Assignment A | List every defendant named in the court opinion.
Assignment B | Reproduce the court opinion word for word from "DANIEL P. JORDAN" to "are considered moot.".

Extract |
= Beginning of Section =

United States District Court, Fifth Circuit

May 31, 2013

TENIKA A. KING, Plaintiff,


DANIEL P. JORDAN III, District Judge.

This pro se employment-discrimination case is before the Court on numerous motions filed by all of the parties. Defendants have filed several motions [11, 18, 38] to dismiss for failure to effect service of process within the time limit set out in Federal Rule of Civil Procedure 4(m). Plaintiff opposes Defendants' dismissal motions by way of her own motions [20, 21, 22, 40] and numerous memoranda. Also pending are several motions [28, 30, 31] related to the recently-set-aside entry of default. The Court, having considered the parties' submissions and the pertinent authorities, finds that Defendants' motions to dismiss are denied and the remaining motions are considered moot.

I. Facts and Procedural History

Plaintiff filed her lawsuit on June 7, 2012, and was granted permission to proceed in forma pauperis (IFP) on June 20, 2012. Order [5]. In the Order granting IFP status, Magistrate Judge F. Keith Ball directed the Clerk of the Court to send Plaintiff summons forms to be returned for service of process by the United States Marshal. Id. But for reasons that are unclear, the docket reflects that the Clerk did not mail the summons forms to Plaintiff until November 15, 2012. After receiving IFP status, Plaintiff failed to take any action in her case, and Judge Ball entered an Order to Show Cause [6] on January 25, 2013.[1] Plaintiff filed a timely response to that Order and attributed her inactivity to injuries culminating in a week-long hospitalization in October 2012, followed by continuing pain and restricted mobility. Pl.'s Resp. [7]. Thereafter, Plaintiff first effected service on one defendant, Jackson Public School District (JPS), on February 27, 2013. Plaintiff eventually served the remaining defendants, with the final defendant, Tonya Benjamin, being served around April 25, 2013.[2]

Over a series of motions [11, 18, 38], all Defendants have sought dismissal under Rule 4(m) of the Federal Rules of Civil Procedure for failure to timely effect service of process. Plaintiff has responded in opposition with her own motions [20, 21, 22, 40] not to dismiss and several other filings. Additionally, Plaintiff moved for a Clerk's entry of default against Defendant Rosie Payton and later filed a motion for default judgment. Judge Ball, however, set aside that entry of default on May 20, 2013. Order [37].

= End of Section =

Data excerpt |
= Beginning of Section =

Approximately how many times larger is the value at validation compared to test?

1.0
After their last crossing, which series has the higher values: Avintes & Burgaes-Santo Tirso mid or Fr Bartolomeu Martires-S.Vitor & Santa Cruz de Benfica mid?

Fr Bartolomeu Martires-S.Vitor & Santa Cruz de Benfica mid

= End of Section =

Response A | Jackson Public School District (JPS), Tonya Benjamin, Rosie Payton

Response B |
DANIEL P. JORDAN III, District Judge.

This pro se employment-discrimination case is before the Court on numerous motions filed by all of the parties. Defendants have filed several motions [11, 18, 38] to dismiss for failure to effect service of process within the time limit set out in Federal Rule of Civil Procedure 4(m). Plaintiff opposes Defendants' dismissal motions by way of her own motions [20, 21, 22, 40] and numerous memoranda. Also pending are several motions [28, 30, 31] related to the recently-set-aside entry of default. The Court, having considered the parties' submissions and the pertinent authorities, finds that Defendants' motions to dismiss are denied and the remaining motions are considered moot.